I think I am beginning to realize why it is so difficult for many people–myself included at times–to recognize God at work in the world and in our lives. I just spent the last few days reading the beginning of The Art of the Commonplace: The Agrarian Essays of Wendell Berry. In his essay “A Native Hill” he points out how so many of the structures of our culture do violence to the land upon which we dwell. For example, he notes the difference between paths–the characteristic mode of travel of the American Indian–and the roads that came to be built by the European settlers.
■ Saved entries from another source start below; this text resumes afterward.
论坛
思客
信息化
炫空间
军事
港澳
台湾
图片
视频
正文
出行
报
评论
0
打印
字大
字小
While a path is “a sort of ritual of familiarity...a form of contact with a known landscape” that does not plow through but instead folds itself into the contours of that which is already given, a road is “a resistance against the landscape”, showing “not only the necessity for movement, but haste.”

Today I spent at least and hour driving back and forth on an interstate. Even though I am not personally responsible for the creation of this interstate, and the violence that happened to the natural Virginia hills was not the result of my particular choice, the fact that I spend so much time in close contact with asphalt and green highway signs that spill past me at 65 miles per hour cannot be neutral. I move at the pace of a machine, rather than a human or even animal gait. I am traveling upon a resistance rather than an acceptance. A kind of structural non serviam to the natural rather than a fiat to the land as it was and is.

I don’t mean to say that roads cannot bring good–I only mean to point out the fact that we should not spent too much thoughtless time immersed in the structures of our culture without being mindful of their effect on our souls. I read once that the Amish reason for being against much of modern technology is not because of the intrinsic evil of progress, but because they believe that it will cause the disintegration of the family. The leaders of their communities evaluate each new measure of technological “progress” in terms of how it will affect the family and decide whether to permit it or avoid it. The book mentioned as an example central heating–the Amish felt that if all the rooms of a house were heated, rather than just the one large central room heated by a wood stove, a family would be driven to all corners of the house and spend less quality time together. Something I continue to give thought to, particularly when I feel more like Martha than Mary, unable to give myself over to the “one thing” that is necessary in this life.